Julia Stockler trabalhou com maestria em uma personagem atirada, sem medo das consequências, que vai se revolucionando ao decorrer do filme, e entrega uma mulher cheia de dores, mas repleta de força e esperança.

A produção do filme contou relativamente com poucas parcerias (mas boas) e teve um orçamento de aproximadamente 6 milhões de reais. Provou que, mesmo com baixo orçamento e poucos parceiros, é possível realizar uma ótima produção – tendo nesse caso, a participação de excelentes atores e um bom time de roteiristas.

O filme que é sobre uma época e não de uma época, consegue transmitir ao espectador pânico ao fazê-lo pensar que muitas mulheres passaram por aquilo. Essa história também ecoa no presente pela palheta de cores mesmo que antigas, com características atuais e ultra saturadas.
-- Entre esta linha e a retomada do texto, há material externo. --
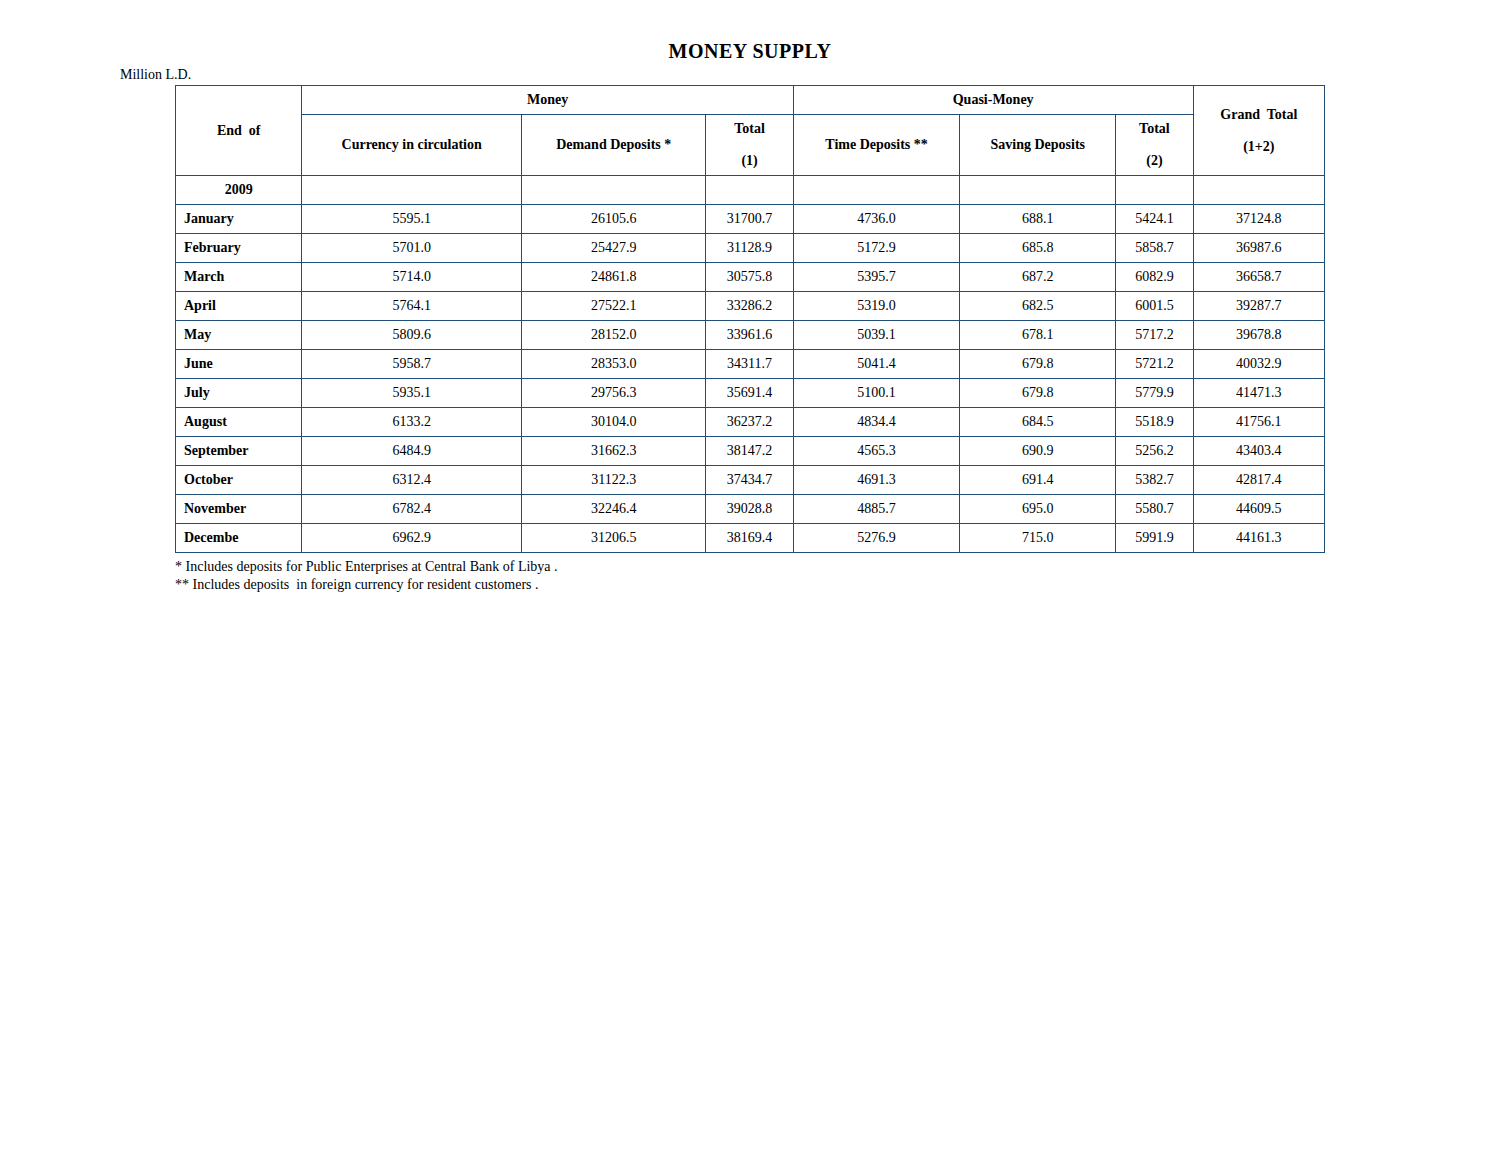MONEY SUPPLY
Million L.D.
| End of | Money | Quasi-Money | Grand Total (1+2) |
| --- | --- | --- | --- |
| Currency in circulation | Demand Deposits * | Total (1) | Time Deposits ** | Saving Deposits | Total (2) |
| 2009 | | | | | | | |
| January | 5595.1 | 26105.6 | 31700.7 | 4736.0 | 688.1 | 5424.1 | 37124.8 |
| February | 5701.0 | 25427.9 | 31128.9 | 5172.9 | 685.8 | 5858.7 | 36987.6 |
| March | 5714.0 | 24861.8 | 30575.8 | 5395.7 | 687.2 | 6082.9 | 36658.7 |
| April | 5764.1 | 27522.1 | 33286.2 | 5319.0 | 682.5 | 6001.5 | 39287.7 |
| May | 5809.6 | 28152.0 | 33961.6 | 5039.1 | 678.1 | 5717.2 | 39678.8 |
| June | 5958.7 | 28353.0 | 34311.7 | 5041.4 | 679.8 | 5721.2 | 40032.9 |
| July | 5935.1 | 29756.3 | 35691.4 | 5100.1 | 679.8 | 5779.9 | 41471.3 |
| August | 6133.2 | 30104.0 | 36237.2 | 4834.4 | 684.5 | 5518.9 | 41756.1 |
| September | 6484.9 | 31662.3 | 38147.2 | 4565.3 | 690.9 | 5256.2 | 43403.4 |
| October | 6312.4 | 31122.3 | 37434.7 | 4691.3 | 691.4 | 5382.7 | 42817.4 |
| November | 6782.4 | 32246.4 | 39028.8 | 4885.7 | 695.0 | 5580.7 | 44609.5 |
| Decembe | 6962.9 | 31206.5 | 38169.4 | 5276.9 | 715.0 | 5991.9 | 44161.3 |
* Includes deposits for Public Enterprises at Central Bank of Libya .
** Includes deposits in foreign currency for resident customers .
O som é muito bem trabalhado e as trilhas sonoras, regidas muitas vezes pelo piano de Eurídice, fazem com que todo o contexto de produção se cumpra, transmitindo ao público sensações reais e próximas.

Em A Vida Invisível, as irmãs deixam que a vida lhes corra diante de seus olhos, perdem sonhos e possíveis amores, devido à condição de ser mulher, de baixa renda, em uma sociedade machista. Karim Aïnouz brilha, tratando com uma ternura emocionante um tema tão delicado e necessário. Pelo mundo afora existem milhares de vidas invisíveis, machucadas e entristecidas. Dar visibilidade a elas foi de extrema sensibilidade e urgência.